Lest the powerbrokers in the health service accuse me of partiality, let me state that I am no champion of the medical profession. I have written unfavourably of the excesses and incompetence of some of its members and will do so again if the opportunity arises. Neither was I acquainted with any of the doctors who contacted me with their apprehensions.

However, I came to share their fears for the future of the best public health system in Australia as they revealed to me the extent of the State Government's plans to emasculate the role of the teaching hospitals and devolve health care delivery through cheaper peripheral centres under the sanitised euphemism "clinical streaming".

When I wrote about this Health Minister John Day invited me to a "briefing" with two senior Health Department officials, one a medical doctor who explained enthusiastically the benefits of delivering health services where the patients lived. It sounded terrific and I went away to read a weighty, very classy and very expensive publication called Health2020, which outlined the brave new world of medicine delivered by accountants.

The conclusion I reached is that, like most people - particularly the sick - I would rather have it delivered by doctors.

A further article led Mr Day to question, in a letter in the Australian Medical Association journal Medicus, my understanding of what his Government was trying to achieve and accuse me of cynicism.

Well, Mr Day and Mr Court, I have listened to your experts. I have read their propaganda. I have listened to questions in Parliament, and your responses. And I have been unable to discern anything that effectively refutes the assertions to me by medical professors, surgeons, paediatricians, senior nurses, anaesthetists, physicians, obstetricians, orthopaedic specialists and medical managers that your Government is determined to sacrifice first-class public health care on the altar of cost-saving. And that it would prefer a seamless transfer of treatment to the private sector.

Your recent reappointment of Alan Bansemer, a former Federal Government head-kicker, as Health Commissioner, and your choice of Andrew Weeks, an accountant whose scalpel is used only to cut costs, as head of the Metropolitan Health Service, are clear indications of your intentions. If confirmation was needed, it is provided by the continuing employment of PMH-KEMH chief executive Michael Moodie, who has single-handedly offended almost every senior medico at both hospitals, brought morale to an all-time low, damaged the future recruitment of qualified staff and, through these actions, threatened the provision of first-class paediatric and obstetric care previously given in this State.

Mr Moodie resigned from his last post, as chief executive of the Greater Murray Health Service in New South Wales, having earned a reputation as a slash-and-burn merchant with poor communication skills and scant regard for the niceties of professional health care delivery.
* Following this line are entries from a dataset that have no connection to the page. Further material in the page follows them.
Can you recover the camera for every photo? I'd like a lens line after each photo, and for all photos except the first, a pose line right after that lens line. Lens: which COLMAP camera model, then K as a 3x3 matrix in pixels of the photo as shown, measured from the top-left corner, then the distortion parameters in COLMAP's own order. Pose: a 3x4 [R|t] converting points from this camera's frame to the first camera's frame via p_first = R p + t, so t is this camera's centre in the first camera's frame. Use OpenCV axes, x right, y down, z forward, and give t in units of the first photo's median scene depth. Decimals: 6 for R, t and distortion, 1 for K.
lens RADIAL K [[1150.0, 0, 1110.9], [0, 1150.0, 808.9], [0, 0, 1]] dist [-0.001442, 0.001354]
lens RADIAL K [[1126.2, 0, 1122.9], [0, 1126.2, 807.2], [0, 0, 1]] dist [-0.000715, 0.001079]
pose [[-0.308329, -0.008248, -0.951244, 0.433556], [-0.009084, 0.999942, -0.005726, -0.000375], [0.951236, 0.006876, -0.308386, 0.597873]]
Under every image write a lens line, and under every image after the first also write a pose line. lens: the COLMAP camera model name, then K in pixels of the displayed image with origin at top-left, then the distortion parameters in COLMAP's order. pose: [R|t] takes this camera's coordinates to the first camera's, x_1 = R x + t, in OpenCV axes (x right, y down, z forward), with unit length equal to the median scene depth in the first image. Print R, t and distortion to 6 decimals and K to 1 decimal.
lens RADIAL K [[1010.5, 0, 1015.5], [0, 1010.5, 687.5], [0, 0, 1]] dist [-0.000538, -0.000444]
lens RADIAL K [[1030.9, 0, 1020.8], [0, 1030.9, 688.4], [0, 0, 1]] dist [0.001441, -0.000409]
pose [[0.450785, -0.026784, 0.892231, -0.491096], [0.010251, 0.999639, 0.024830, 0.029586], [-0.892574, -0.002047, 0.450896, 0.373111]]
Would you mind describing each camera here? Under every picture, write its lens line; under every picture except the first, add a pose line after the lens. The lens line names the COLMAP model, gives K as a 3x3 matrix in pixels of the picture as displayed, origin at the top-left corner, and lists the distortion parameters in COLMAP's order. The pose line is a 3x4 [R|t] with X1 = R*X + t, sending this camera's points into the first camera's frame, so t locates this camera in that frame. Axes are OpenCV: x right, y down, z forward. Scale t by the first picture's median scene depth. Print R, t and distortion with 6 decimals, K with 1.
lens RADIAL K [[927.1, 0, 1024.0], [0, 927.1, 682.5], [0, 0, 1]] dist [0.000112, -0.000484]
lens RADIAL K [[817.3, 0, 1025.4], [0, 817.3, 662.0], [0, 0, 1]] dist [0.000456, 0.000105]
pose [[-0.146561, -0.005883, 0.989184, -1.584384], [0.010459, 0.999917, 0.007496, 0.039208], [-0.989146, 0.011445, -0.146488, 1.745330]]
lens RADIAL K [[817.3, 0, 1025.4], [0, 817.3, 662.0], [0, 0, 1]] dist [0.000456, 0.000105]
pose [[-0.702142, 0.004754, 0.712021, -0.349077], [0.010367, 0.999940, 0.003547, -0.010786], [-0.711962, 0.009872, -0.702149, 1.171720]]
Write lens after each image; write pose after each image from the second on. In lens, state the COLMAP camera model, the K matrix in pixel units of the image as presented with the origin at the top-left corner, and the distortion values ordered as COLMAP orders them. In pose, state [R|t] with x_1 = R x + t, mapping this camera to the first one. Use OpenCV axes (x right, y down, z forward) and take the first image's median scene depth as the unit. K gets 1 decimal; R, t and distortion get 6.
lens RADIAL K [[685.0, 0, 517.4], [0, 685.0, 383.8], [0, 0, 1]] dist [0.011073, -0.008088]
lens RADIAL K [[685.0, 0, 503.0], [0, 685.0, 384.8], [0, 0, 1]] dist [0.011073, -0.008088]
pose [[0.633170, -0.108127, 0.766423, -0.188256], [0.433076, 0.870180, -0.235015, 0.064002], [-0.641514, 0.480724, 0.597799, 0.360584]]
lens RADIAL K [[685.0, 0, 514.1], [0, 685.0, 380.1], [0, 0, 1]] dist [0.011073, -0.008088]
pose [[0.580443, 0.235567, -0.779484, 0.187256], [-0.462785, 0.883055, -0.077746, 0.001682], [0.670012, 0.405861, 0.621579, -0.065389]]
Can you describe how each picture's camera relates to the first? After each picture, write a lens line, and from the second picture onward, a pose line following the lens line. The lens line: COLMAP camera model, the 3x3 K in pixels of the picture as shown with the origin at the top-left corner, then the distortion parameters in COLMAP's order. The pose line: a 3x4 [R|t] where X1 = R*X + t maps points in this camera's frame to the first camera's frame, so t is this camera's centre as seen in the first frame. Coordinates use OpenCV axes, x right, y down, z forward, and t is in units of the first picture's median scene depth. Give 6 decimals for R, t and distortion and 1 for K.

The fact that clinical staffs at KEMH and PMH passed overwhelming and unprecedented votes of no confidence in their chief executive soon after his appointment should have indicated to Mr Court was this was not a bothersome minority of whingers but a sincere majority with deep concerns.

He should have listened to them, sent Mr Day on extended leave and sorted out the mess. That he didn't can only be interpreted as an indication that the Government is prepared to accept lower public health care standards if this will save money, though the financial repercussions of second-rate hospital services may well prove a false economy as malpractice actions increase.

This brings me back to my earlier point about the bizarre and unkind twisting of the truth. It is grotesque for Mr Court to imply that hospital doctors and nurses have some sinister political motive in protesting against his Government's policies. Of all public employees, these must be the least adequately recompensed for the job they do. They stay in the public system while their mates in private practice earn small fortunes, because they believe in it. They are proud to provide world-class treatment and proud of their teaching institutions. They work ridiculous hours, perform miracles on a regular basis, suffer their sadness in silence and, through it all save lives. His peremptory dismissal of their selfless dedication is a disgrace.